4. What responses are triggered when the digital collection is returned 'home' and is circulated via social media and other forms of online dissemination?
5. What can the digital museum tell us about online interactions?
6. Is 'digital repatriation' an effective strategy for decolonising the museum, and what are the ethical futures of Indigenous collections in Western museums?

Partnership with Zeliangrong Nagas in Northeast India and a range of ethnographic methods - oral, visual and analytical - are central to the project. A community-curated workshop in Haflong will focus on digital images of objects in the Gaidinliu collection and responses to its 'repatriation'. An exhibition in Guwahati (Assam) will build on the workshop and extend its remit by including images of Gaidinliu as a freedom fighter and national figure. A final exhibition, in Oxford, will consolidate the two events and, for the first time, engage with the physical collection.

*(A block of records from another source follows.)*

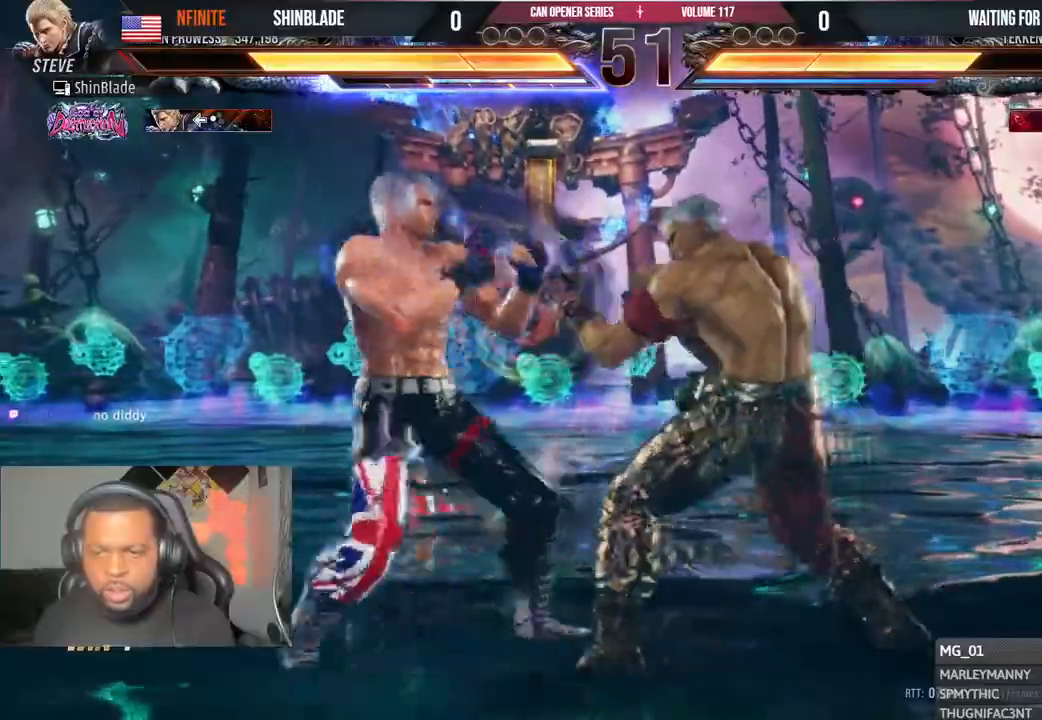
{"buttons": ["DPAD_LEFT"], "left_stick": "center", "right_stick": "center", "events": [[217, "DPAD_DOWN", "down"], [283, "DPAD_DOWN", "up"]]}
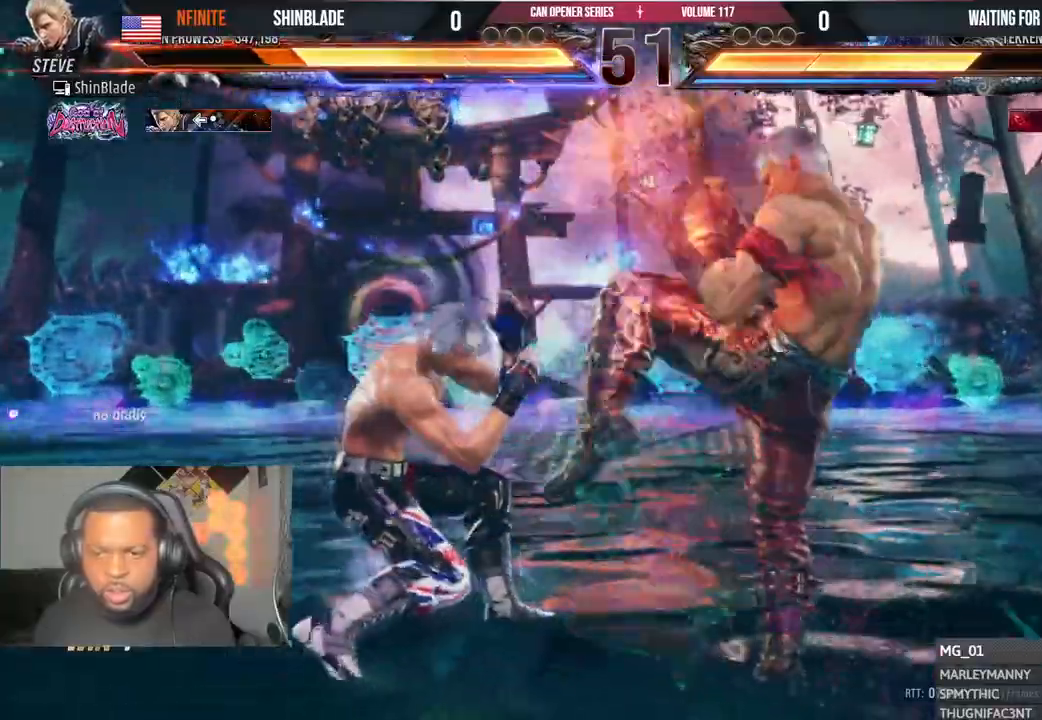
{"buttons": ["DPAD_DOWN", "DPAD_LEFT"], "left_stick": "center", "right_stick": "center", "events": [[83, "SQUARE", "down"], [100, "DPAD_LEFT", "up"], [150, "SQUARE", "up"], [200, "DPAD_LEFT", "down"], [267, "DPAD_LEFT", "up"], [300, "DPAD_LEFT", "down"], [400, "DPAD_DOWN", "down"]]}
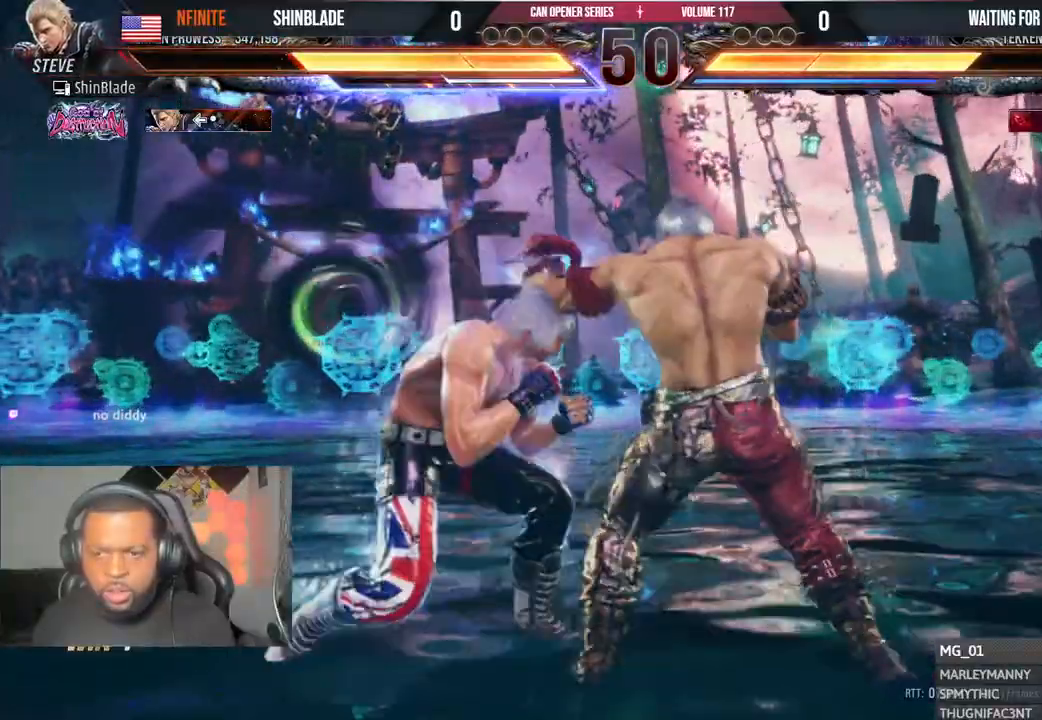
{"buttons": [], "left_stick": "center", "right_stick": "center", "events": [[150, "DPAD_DOWN", "up"], [183, "DPAD_LEFT", "up"], [217, "SQUARE", "down"], [267, "SQUARE", "up"], [400, "TRIANGLE", "down"], [433, "DPAD_LEFT", "down"], [500, "DPAD_LEFT", "up"], [500, "TRIANGLE", "up"]]}
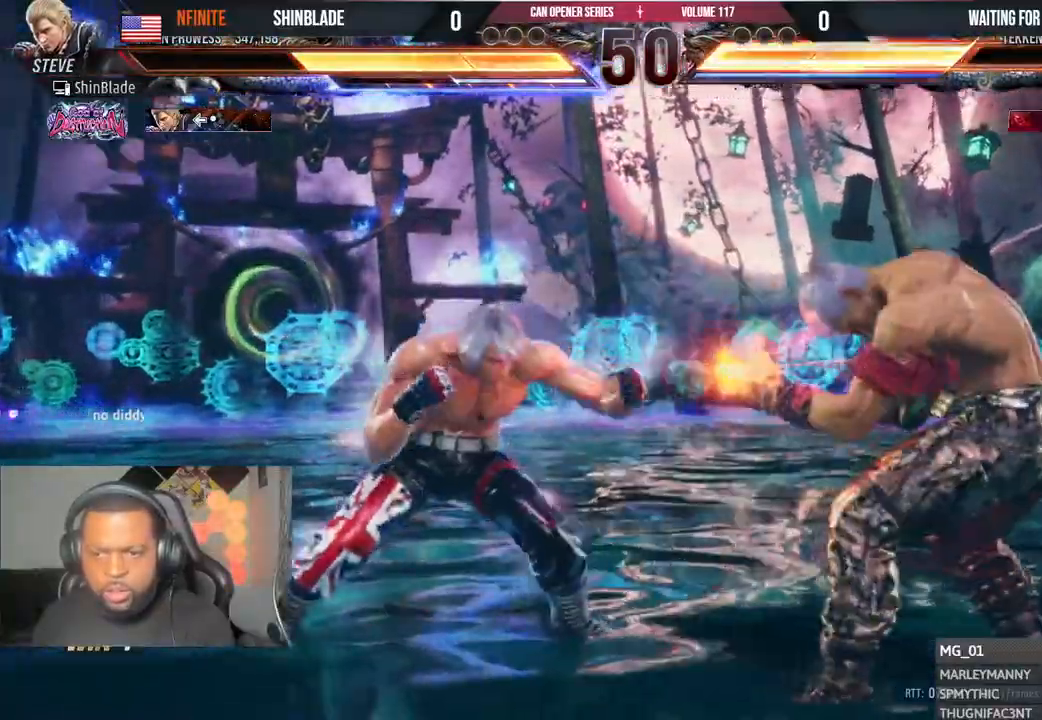
{"buttons": [], "left_stick": "center", "right_stick": "center", "events": [[250, "SQUARE", "down"], [317, "DPAD_LEFT", "down"], [367, "SQUARE", "up"], [467, "DPAD_LEFT", "up"]]}
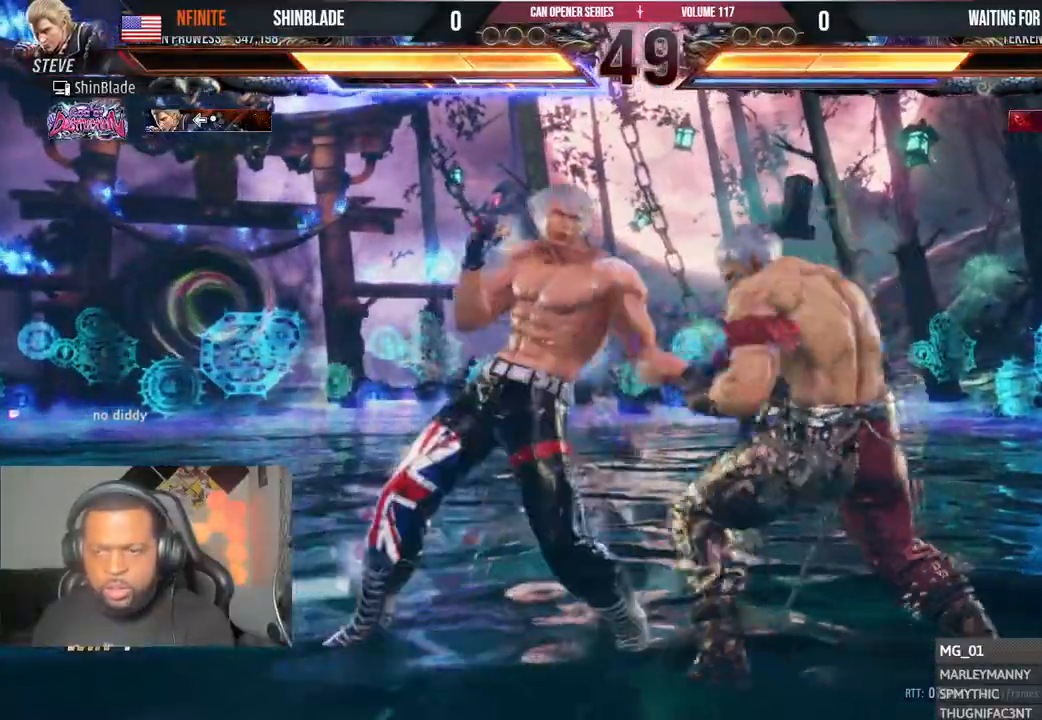
{"buttons": ["CROSS", "DPAD_DOWN", "DPAD_RIGHT"], "left_stick": "center", "right_stick": "center", "events": [[267, "DPAD_DOWN", "down"], [283, "DPAD_RIGHT", "down"], [300, "TRIANGLE", "down"], [483, "CROSS", "down"], [483, "TRIANGLE", "up"]]}
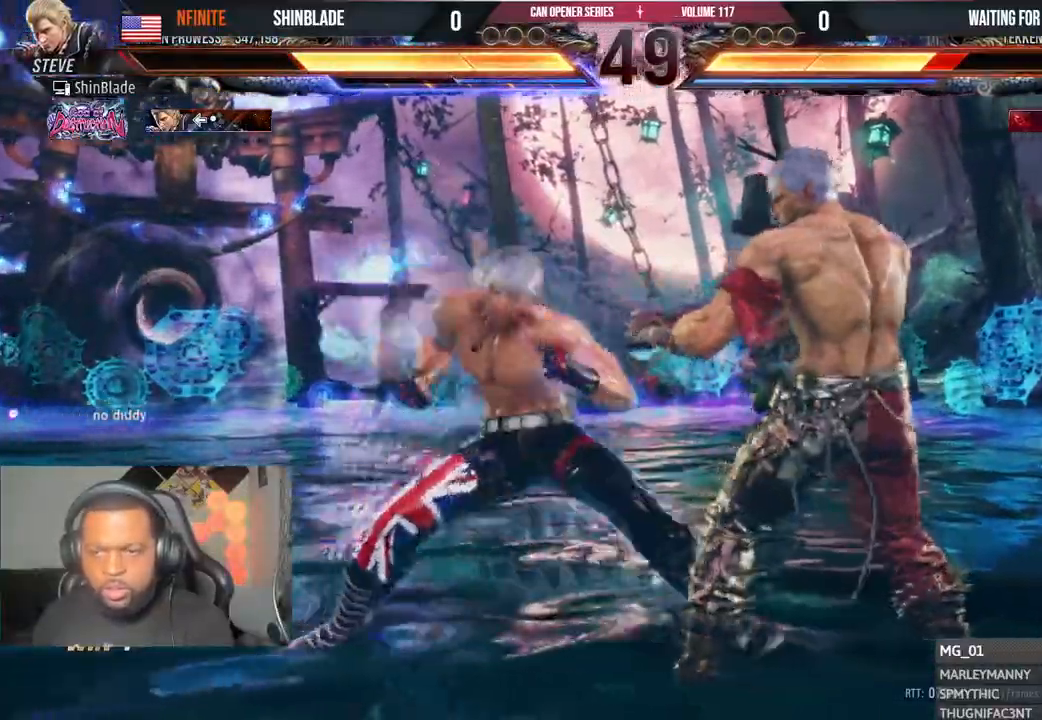
{"buttons": ["TRIANGLE"], "left_stick": "center", "right_stick": "center"}
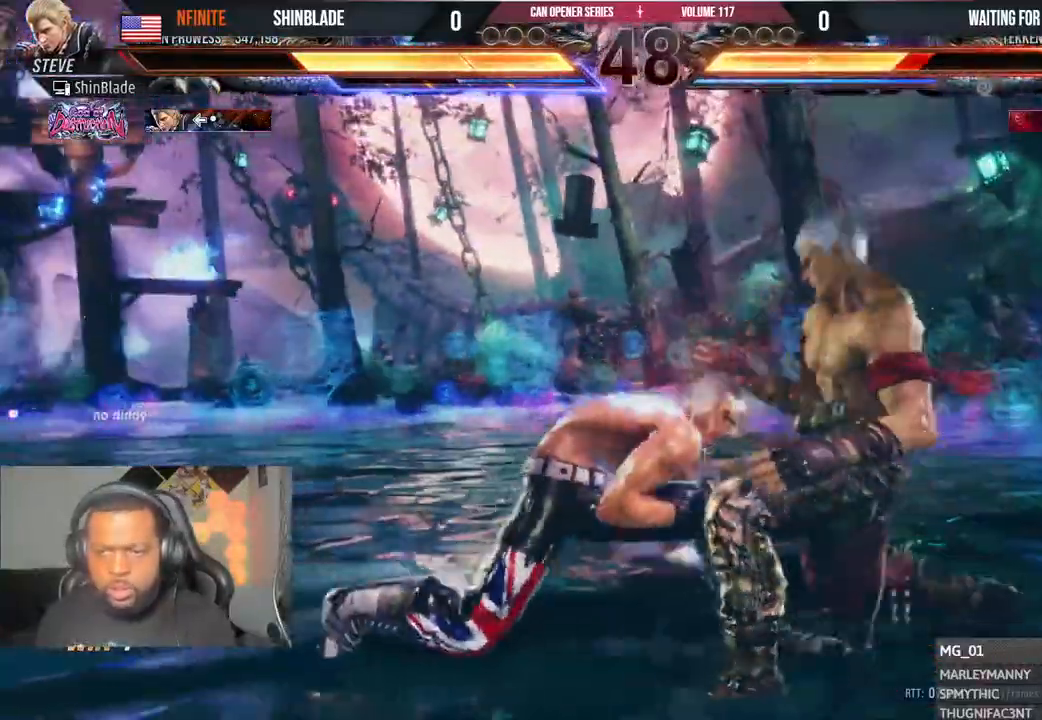
{"buttons": ["SQUARE", "DPAD_DOWN", "DPAD_RIGHT"], "left_stick": "center", "right_stick": "center", "events": [[117, "DPAD_DOWN", "down"], [117, "DPAD_LEFT", "down"], [133, "DPAD_LEFT", "up"], [183, "DPAD_RIGHT", "down"], [200, "DPAD_RIGHT", "up"], [233, "SQUARE", "down"], [250, "DPAD_DOWN", "up"], [250, "DPAD_LEFT", "down"], [283, "SQUARE", "up"], [300, "DPAD_DOWN", "down"], [300, "DPAD_LEFT", "up"], [317, "DPAD_RIGHT", "down"], [333, "SQUARE", "down"], [383, "TRIANGLE", "up"], [433, "SQUARE", "up"], [433, "TRIANGLE", "down"], [450, "SQUARE", "down"], [500, "TRIANGLE", "up"]]}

By involving multiple stakeholders, DiMuse will show how the Gaidinliu collection needs to be rethought, reframed, and challenged. It will also open up larger questions regarding digital repatriation, ownership, and knowledge production. How do objects evolve both because interpretations of, and priorities about, them alter, and because they affect people in different ways at different times? How can the project inform international debates about Indigenous traditional knowledge protection and the promotion of Indigenous intellectual property rights? Findings will be disseminated widely through digital media, including a website, WhatsApp, video, film, a graphic novel, and various popular and academic publications, to reach both Indigenous communities and staff and students in museums and educational institutions in India and UK.